# WHAT IS NEEDED:
Update the listing starting with the line that contains "Segment every instance" and going on through the line that contains "Target: left lung", changing "upper lobe" to "lower lobe" and keeping everything else as it is. Give back only those lines, without the pictures.

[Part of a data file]

-- START --

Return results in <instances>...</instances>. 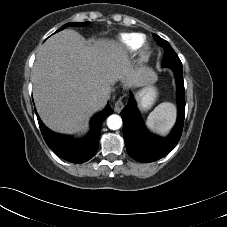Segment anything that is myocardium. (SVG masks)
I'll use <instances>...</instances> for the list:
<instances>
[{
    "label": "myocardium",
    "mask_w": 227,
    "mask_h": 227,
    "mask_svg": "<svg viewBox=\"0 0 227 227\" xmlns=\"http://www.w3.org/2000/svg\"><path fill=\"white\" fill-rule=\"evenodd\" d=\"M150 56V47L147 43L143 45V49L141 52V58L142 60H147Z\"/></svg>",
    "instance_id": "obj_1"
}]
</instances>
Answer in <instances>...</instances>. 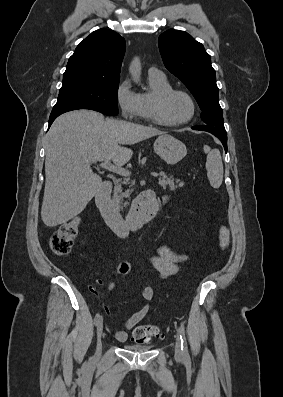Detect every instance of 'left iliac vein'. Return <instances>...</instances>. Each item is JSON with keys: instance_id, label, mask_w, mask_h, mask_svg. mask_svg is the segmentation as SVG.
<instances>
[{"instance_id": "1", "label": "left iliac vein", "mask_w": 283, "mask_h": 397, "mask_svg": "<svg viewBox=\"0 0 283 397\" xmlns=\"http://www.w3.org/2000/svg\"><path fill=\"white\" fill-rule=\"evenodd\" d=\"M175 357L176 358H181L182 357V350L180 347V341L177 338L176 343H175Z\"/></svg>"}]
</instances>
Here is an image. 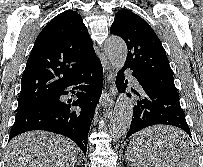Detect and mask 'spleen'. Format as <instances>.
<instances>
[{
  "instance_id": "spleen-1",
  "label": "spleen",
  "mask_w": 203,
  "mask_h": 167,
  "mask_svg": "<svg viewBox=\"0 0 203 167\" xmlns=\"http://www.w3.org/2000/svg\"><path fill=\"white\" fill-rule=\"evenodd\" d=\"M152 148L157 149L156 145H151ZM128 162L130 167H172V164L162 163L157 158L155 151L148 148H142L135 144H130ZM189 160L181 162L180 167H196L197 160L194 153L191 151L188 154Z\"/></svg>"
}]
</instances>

-- END --
-- START --

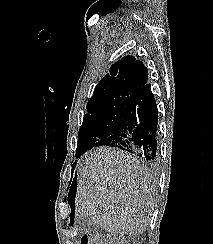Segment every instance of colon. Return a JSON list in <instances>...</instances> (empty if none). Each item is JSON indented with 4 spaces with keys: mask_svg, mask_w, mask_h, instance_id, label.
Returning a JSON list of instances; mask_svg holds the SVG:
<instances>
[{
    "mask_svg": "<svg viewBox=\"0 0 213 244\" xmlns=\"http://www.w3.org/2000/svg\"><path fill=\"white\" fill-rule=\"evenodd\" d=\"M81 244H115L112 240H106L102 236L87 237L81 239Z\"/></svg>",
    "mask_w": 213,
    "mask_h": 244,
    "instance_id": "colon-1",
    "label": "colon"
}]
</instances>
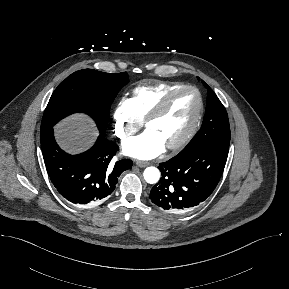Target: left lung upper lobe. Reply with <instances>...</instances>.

-- END --

# EXERCISE SOLUTION:
Segment every instance of colon. Return a JSON list in <instances>...</instances> (empty if none). Each item is JSON indented with 4 spaces with keys: mask_svg, mask_w, mask_h, instance_id, label.
Returning a JSON list of instances; mask_svg holds the SVG:
<instances>
[{
    "mask_svg": "<svg viewBox=\"0 0 213 244\" xmlns=\"http://www.w3.org/2000/svg\"><path fill=\"white\" fill-rule=\"evenodd\" d=\"M81 244H115L112 240H106L102 236L87 237L81 239Z\"/></svg>",
    "mask_w": 213,
    "mask_h": 244,
    "instance_id": "colon-1",
    "label": "colon"
}]
</instances>
Target: left lung lower lobe. Reply with <instances>...</instances>.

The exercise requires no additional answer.